Escapement by Jay Lake is a followup/sequel to his 2007 novel Mainspring, a clockwork, steampunk travel fantasy. I liked this more than the first one – in part because the pace feels faster, but also because these particular characters clicked for me. I’m lining up the next one to read immediately.
This book takes place in the same world but now follows three new principal characters. Each of these people sets out on a journey with a particular mission or goal, and the novel follows their progress as they meet, part, and meet again. The characterization is solid and the visual detail is again as impressive as in Mainspring.

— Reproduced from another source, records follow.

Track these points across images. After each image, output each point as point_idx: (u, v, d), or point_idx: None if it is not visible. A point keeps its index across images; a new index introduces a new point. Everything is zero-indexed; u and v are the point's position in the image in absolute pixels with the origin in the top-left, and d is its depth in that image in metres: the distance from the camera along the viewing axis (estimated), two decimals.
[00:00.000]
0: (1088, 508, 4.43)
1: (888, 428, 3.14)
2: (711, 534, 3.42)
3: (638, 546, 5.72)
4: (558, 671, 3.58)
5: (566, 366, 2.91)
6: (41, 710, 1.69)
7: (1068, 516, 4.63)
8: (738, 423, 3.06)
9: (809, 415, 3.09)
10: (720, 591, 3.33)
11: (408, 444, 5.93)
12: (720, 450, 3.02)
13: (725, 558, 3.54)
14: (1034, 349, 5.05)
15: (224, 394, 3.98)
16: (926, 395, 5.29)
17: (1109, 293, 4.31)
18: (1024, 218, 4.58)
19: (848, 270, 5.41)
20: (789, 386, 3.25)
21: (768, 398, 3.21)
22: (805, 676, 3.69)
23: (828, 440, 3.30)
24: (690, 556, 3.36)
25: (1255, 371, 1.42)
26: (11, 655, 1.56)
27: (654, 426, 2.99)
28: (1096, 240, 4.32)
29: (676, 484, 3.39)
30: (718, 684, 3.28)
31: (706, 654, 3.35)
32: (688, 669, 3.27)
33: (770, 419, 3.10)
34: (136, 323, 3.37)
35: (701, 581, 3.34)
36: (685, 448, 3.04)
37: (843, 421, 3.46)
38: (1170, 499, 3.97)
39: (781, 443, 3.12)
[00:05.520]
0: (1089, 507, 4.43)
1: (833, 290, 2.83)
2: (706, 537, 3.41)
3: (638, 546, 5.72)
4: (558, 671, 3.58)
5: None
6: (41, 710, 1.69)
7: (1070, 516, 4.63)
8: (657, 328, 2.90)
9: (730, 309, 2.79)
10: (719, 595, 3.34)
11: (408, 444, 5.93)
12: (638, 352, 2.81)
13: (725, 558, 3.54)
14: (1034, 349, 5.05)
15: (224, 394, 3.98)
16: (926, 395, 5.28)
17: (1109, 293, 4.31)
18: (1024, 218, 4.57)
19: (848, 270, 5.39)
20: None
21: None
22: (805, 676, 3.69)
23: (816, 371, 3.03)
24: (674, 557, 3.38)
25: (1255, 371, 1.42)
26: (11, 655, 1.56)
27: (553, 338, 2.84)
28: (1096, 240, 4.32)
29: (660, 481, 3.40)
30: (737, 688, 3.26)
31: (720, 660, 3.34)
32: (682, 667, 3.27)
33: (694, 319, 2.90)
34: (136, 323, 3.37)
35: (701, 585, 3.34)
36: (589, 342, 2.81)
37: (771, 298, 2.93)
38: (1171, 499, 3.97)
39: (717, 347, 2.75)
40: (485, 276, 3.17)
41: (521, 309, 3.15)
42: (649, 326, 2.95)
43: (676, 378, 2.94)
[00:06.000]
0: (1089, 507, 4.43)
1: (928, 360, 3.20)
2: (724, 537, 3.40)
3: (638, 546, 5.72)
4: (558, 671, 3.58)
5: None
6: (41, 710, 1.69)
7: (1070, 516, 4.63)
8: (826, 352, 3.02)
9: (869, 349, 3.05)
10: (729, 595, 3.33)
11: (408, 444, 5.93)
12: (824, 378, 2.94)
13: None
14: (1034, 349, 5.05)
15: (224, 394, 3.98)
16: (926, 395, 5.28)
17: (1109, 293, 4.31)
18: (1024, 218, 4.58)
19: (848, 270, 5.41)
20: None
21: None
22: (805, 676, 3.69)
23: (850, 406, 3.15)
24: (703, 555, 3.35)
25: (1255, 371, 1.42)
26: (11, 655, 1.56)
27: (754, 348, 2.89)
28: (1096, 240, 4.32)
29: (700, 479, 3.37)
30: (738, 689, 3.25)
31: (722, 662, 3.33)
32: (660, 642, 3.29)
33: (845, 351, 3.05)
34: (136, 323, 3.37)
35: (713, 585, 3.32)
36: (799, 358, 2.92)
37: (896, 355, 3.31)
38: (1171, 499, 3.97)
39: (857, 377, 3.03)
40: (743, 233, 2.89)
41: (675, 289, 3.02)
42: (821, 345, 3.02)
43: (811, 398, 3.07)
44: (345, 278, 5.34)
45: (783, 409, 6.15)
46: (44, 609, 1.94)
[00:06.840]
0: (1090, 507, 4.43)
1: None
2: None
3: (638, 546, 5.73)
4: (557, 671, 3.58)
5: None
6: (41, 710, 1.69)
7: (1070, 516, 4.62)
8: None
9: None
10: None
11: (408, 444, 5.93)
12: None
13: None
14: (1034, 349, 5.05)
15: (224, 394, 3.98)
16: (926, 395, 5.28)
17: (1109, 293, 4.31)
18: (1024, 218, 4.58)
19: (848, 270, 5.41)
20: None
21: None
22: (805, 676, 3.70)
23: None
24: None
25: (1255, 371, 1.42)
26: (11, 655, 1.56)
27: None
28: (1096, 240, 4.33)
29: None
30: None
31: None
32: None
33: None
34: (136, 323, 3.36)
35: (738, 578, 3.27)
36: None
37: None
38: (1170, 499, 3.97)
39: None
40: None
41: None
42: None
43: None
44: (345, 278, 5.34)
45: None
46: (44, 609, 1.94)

The plot gives each of the leads a good solid motivation to get underway and keep going – when characters troop around needing to go somewhere and do something, there’s always a risk that it will feel like only a quest for plot coupons. In this case, there is urgency and risk as our various heroes battle storms and troops to a satisfying conclusion.
If you enjoyed the first book, you’ll definitely like this one.

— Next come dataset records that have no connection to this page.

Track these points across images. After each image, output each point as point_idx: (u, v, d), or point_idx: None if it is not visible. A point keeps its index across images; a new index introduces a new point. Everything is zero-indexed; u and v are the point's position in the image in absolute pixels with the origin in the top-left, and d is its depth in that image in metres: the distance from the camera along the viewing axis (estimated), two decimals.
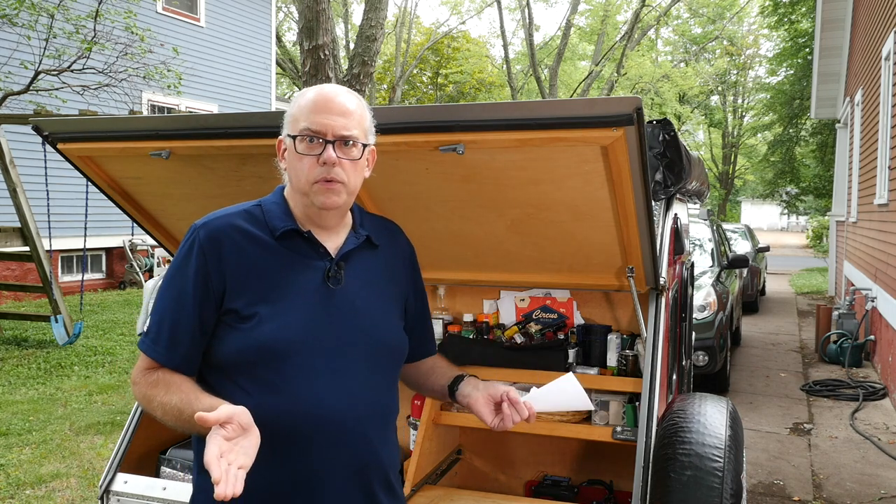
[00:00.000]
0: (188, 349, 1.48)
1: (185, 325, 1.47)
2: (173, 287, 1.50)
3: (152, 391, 1.45)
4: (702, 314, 6.33)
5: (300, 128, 1.48)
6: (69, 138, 2.30)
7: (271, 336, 1.44)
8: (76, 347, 7.77)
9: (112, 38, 9.29)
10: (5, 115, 7.92)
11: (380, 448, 1.53)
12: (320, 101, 1.49)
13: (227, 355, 1.47)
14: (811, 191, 24.84)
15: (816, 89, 13.47)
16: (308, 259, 1.52)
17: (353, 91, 1.57)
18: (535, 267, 2.61)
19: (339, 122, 1.47)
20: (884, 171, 7.38)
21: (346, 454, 1.47)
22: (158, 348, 1.48)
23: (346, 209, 1.58)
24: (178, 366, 1.48)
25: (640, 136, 1.78)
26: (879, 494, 4.41)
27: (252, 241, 1.50)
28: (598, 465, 3.15)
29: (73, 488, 4.19)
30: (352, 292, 1.53)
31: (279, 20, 22.99)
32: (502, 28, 25.42)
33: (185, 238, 1.51)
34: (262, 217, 1.54)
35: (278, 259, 1.50)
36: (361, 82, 7.86)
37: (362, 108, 1.55)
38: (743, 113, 36.86)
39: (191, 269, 1.47)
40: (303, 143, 1.48)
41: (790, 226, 54.12)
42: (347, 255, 1.56)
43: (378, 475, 1.54)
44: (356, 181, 1.53)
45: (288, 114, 1.54)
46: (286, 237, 1.52)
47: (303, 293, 1.49)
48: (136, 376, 1.51)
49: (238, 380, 1.45)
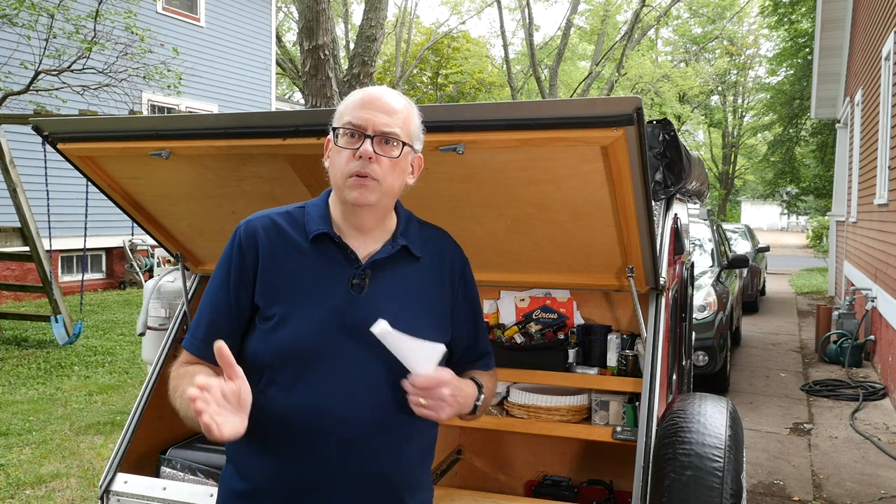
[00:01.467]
0: (225, 338, 1.45)
1: (221, 319, 1.51)
2: (214, 282, 1.55)
3: (177, 382, 1.49)
4: (702, 314, 6.33)
5: (343, 122, 1.49)
6: (69, 138, 2.30)
7: (286, 340, 1.45)
8: (76, 347, 7.77)
9: (112, 38, 9.29)
10: (5, 115, 7.92)
11: (388, 462, 1.49)
12: (367, 98, 1.50)
13: (245, 354, 1.50)
14: (811, 191, 24.85)
15: (816, 89, 13.47)
16: (337, 264, 1.51)
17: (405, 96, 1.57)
18: (535, 267, 2.61)
19: (381, 118, 1.47)
20: (884, 171, 7.38)
21: (350, 464, 1.46)
22: (195, 341, 1.53)
23: (382, 210, 1.54)
24: (213, 360, 1.44)
25: (640, 136, 1.78)
26: (879, 494, 4.41)
27: (286, 241, 1.52)
28: (598, 465, 3.15)
29: (73, 488, 4.19)
30: (376, 302, 1.49)
31: (279, 20, 22.99)
32: (502, 28, 25.45)
33: (232, 235, 1.56)
34: (301, 219, 1.55)
35: (307, 262, 1.50)
36: (361, 82, 7.86)
37: (410, 111, 1.54)
38: (743, 113, 36.87)
39: (230, 265, 1.53)
40: (344, 136, 1.48)
41: (790, 226, 54.13)
42: (378, 263, 1.52)
43: (384, 490, 1.49)
44: (393, 182, 1.50)
45: (336, 111, 1.54)
46: (319, 241, 1.52)
47: (324, 298, 1.48)
48: (174, 369, 1.54)
49: (254, 379, 1.44)
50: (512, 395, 2.91)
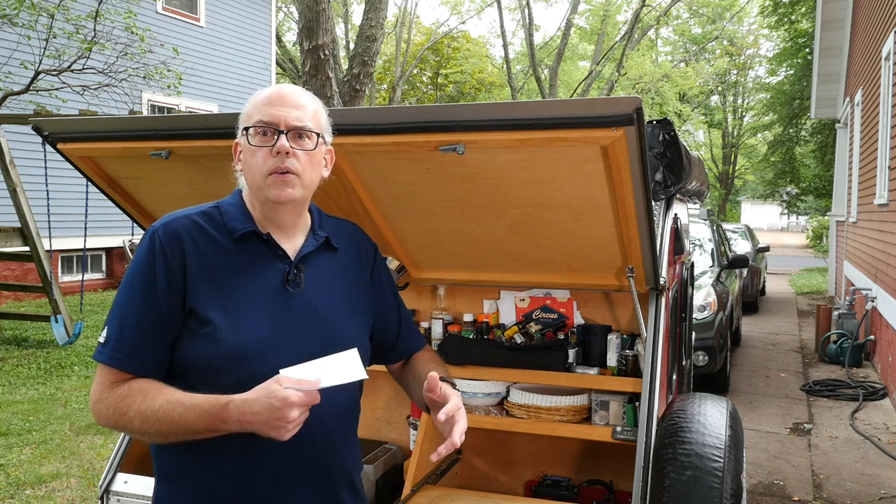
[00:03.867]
0: (157, 352, 1.42)
1: (151, 328, 1.41)
2: (134, 290, 1.43)
3: (125, 403, 1.37)
4: (702, 314, 6.33)
5: (254, 121, 1.47)
6: (69, 138, 2.30)
7: (233, 343, 1.40)
8: (76, 347, 7.77)
9: (112, 38, 9.29)
10: (5, 115, 7.92)
11: (343, 450, 1.52)
12: (274, 95, 1.49)
13: (187, 361, 1.43)
14: (811, 191, 24.86)
15: (816, 89, 13.47)
16: (267, 262, 1.49)
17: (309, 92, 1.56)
18: (535, 267, 2.61)
19: (292, 113, 1.46)
20: (884, 171, 7.38)
21: (309, 458, 1.46)
22: (121, 356, 1.40)
23: (302, 206, 1.54)
24: (147, 372, 1.41)
25: (640, 136, 1.78)
26: (879, 494, 4.41)
27: (211, 242, 1.47)
28: (598, 465, 3.14)
29: (73, 488, 4.19)
30: (312, 295, 1.50)
31: (279, 20, 22.99)
32: (502, 28, 25.44)
33: (144, 239, 1.46)
34: (220, 219, 1.51)
35: (236, 262, 1.47)
36: (361, 82, 7.87)
37: (317, 106, 1.54)
38: (743, 113, 36.87)
39: (154, 271, 1.42)
40: (256, 135, 1.46)
41: (790, 226, 54.12)
42: (306, 257, 1.53)
43: (342, 478, 1.53)
44: (312, 176, 1.50)
45: (242, 113, 1.52)
46: (245, 239, 1.49)
47: (262, 297, 1.46)
48: (99, 393, 1.41)
49: (199, 387, 1.39)
50: (512, 395, 2.91)
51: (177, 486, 1.47)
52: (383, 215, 2.44)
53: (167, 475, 1.49)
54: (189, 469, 1.44)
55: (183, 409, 1.34)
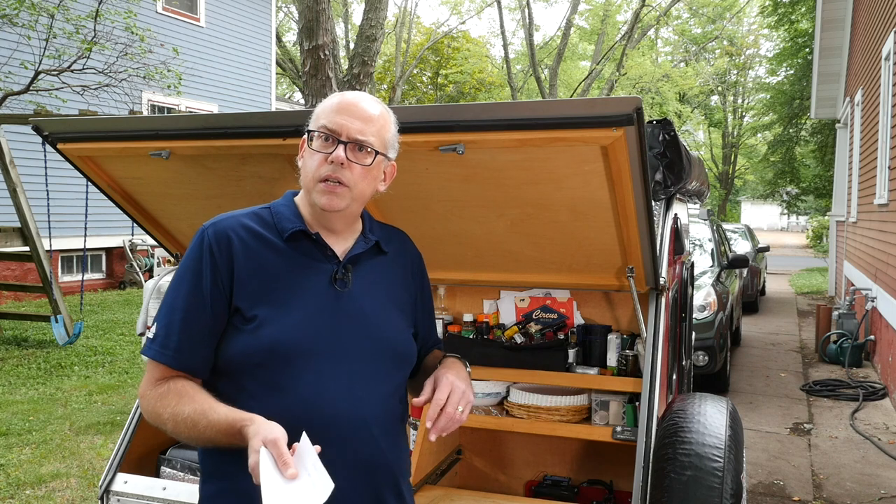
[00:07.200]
0: (202, 349, 1.46)
1: (197, 324, 1.45)
2: (182, 287, 1.47)
3: (161, 404, 1.42)
4: (702, 314, 6.33)
5: (319, 125, 1.49)
6: (69, 138, 2.30)
7: (277, 338, 1.43)
8: (76, 347, 7.77)
9: (112, 38, 9.29)
10: (5, 115, 7.92)
11: (387, 451, 1.52)
12: (344, 103, 1.50)
13: (232, 357, 1.46)
14: (811, 191, 24.86)
15: (816, 89, 13.47)
16: (315, 261, 1.51)
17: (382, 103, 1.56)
18: (535, 267, 2.61)
19: (356, 125, 1.47)
20: (884, 171, 7.38)
21: (351, 454, 1.46)
22: (167, 352, 1.45)
23: (351, 215, 1.56)
24: (191, 368, 1.46)
25: (640, 136, 1.78)
26: (879, 494, 4.41)
27: (260, 241, 1.50)
28: (598, 465, 3.15)
29: (73, 488, 4.19)
30: (359, 296, 1.53)
31: (279, 20, 23.00)
32: (502, 28, 25.44)
33: (194, 239, 1.50)
34: (270, 219, 1.54)
35: (286, 260, 1.50)
36: (361, 82, 7.87)
37: (386, 118, 1.55)
38: (743, 113, 36.88)
39: (201, 268, 1.46)
40: (318, 140, 1.48)
41: (790, 226, 54.13)
42: (355, 258, 1.55)
43: (386, 478, 1.53)
44: (364, 189, 1.51)
45: (313, 113, 1.54)
46: (294, 239, 1.51)
47: (309, 295, 1.48)
48: (145, 388, 1.47)
49: (244, 383, 1.44)
50: (512, 395, 2.91)
51: (220, 485, 1.49)
52: (383, 215, 2.44)
53: (211, 474, 1.52)
54: (232, 469, 1.44)
55: (207, 424, 1.37)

The three leads in this book each discover that they have abilities beyond or outside what they’ve attempted to that point in their lives.

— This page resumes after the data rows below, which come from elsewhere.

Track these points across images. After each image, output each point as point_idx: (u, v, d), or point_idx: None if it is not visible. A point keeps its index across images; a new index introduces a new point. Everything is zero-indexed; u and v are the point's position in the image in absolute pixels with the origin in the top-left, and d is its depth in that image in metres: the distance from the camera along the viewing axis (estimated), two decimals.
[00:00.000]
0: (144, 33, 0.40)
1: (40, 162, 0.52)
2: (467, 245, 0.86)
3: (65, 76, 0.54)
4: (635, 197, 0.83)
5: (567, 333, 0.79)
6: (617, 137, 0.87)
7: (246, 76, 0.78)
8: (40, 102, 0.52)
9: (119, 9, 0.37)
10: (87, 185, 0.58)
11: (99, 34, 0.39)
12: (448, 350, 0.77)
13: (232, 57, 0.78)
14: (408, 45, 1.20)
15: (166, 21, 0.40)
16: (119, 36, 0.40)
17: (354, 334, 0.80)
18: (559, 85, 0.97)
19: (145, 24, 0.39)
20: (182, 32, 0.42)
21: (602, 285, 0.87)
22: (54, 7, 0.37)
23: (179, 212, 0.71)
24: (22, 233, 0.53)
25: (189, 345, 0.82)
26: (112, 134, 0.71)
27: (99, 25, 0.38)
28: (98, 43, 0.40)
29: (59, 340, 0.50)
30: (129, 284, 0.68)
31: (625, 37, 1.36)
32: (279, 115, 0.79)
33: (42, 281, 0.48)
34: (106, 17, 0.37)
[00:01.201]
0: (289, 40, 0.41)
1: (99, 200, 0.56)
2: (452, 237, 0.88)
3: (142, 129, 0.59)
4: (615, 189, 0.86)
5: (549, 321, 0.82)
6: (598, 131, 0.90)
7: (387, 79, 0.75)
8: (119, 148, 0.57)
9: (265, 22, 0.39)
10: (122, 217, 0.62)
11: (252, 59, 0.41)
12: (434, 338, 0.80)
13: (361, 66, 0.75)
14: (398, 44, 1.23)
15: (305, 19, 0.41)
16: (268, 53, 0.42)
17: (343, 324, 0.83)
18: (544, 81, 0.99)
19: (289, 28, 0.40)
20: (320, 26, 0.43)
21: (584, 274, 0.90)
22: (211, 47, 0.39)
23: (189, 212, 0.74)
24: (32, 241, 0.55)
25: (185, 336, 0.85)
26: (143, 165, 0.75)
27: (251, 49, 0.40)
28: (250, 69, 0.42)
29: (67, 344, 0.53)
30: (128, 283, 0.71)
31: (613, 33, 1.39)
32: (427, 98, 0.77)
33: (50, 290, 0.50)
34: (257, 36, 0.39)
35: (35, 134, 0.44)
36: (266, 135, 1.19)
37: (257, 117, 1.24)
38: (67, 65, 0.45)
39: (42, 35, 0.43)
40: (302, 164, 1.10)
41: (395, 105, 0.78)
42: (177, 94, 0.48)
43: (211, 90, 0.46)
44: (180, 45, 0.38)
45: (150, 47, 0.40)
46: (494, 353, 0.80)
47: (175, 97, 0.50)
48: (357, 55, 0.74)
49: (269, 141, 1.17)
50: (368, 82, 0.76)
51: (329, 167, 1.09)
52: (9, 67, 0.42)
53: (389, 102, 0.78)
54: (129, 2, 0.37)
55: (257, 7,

- Paolina Barthes – a young woman from a tiny, backwards fishing village on the Wall. She’s a mathematical and engineering genius purely by intuition. She’s frustrated and bored out of her mind as the go-to engineer in the tiny culture that has basically no respect for women. She creates a clock/device in a frenzy of invention, and then flees to find ‘English Wizards’ to help her better understand the world’s workings. While she’s youthfully naive, her intelligence and determination are also convincingly shown.
- Emily Childress – librarian Yale Divinity School. Kidnapped/scooped away by the White Bird secret society. Once on the transatlantic voyage, she learns that she’s to be sacrificed to an opposing group as a political pawn. Instead she ends up the only survivor, impersonating the woman who’d intended to betray her. She’s always thought of herself as a minor cog, but while claiming authority decides that it’s ultimately the same as having that authority.
- Threadgill Angus Al-Wazir Chief Petty Officer, lost from the zeppelin expedition in book 1, got back to England, was court-martialled, and now is sent back on a wall expedition as the only Royal Navy with experience there. There are some nice glimpses into his mind as he prepares for the trip, buying dirty pictures and coshes to help manage the large group of men under his ‘command’.
- Boaz, a Brass Man, met first by Paolina, and then travelling with Al-Wazir. I hope we see more of him in the next book, he’s really intriguing. Does he have a soul, is it as simple as Paolina’s insight that he needs to think of himself as an individual rather than ‘a Brass’?
- Captain Leung – captain of the submarine conveying Mask Childress at the end of the novel.
- The wall expedition is intending to drill a tunnel through the wall. I could have done without three quarters of the phallic references to the huge drilling machine – yeah, yeah, I get it. The writing is plenty descriptive, I can visualize it without the metaphoric nudges to my ribs.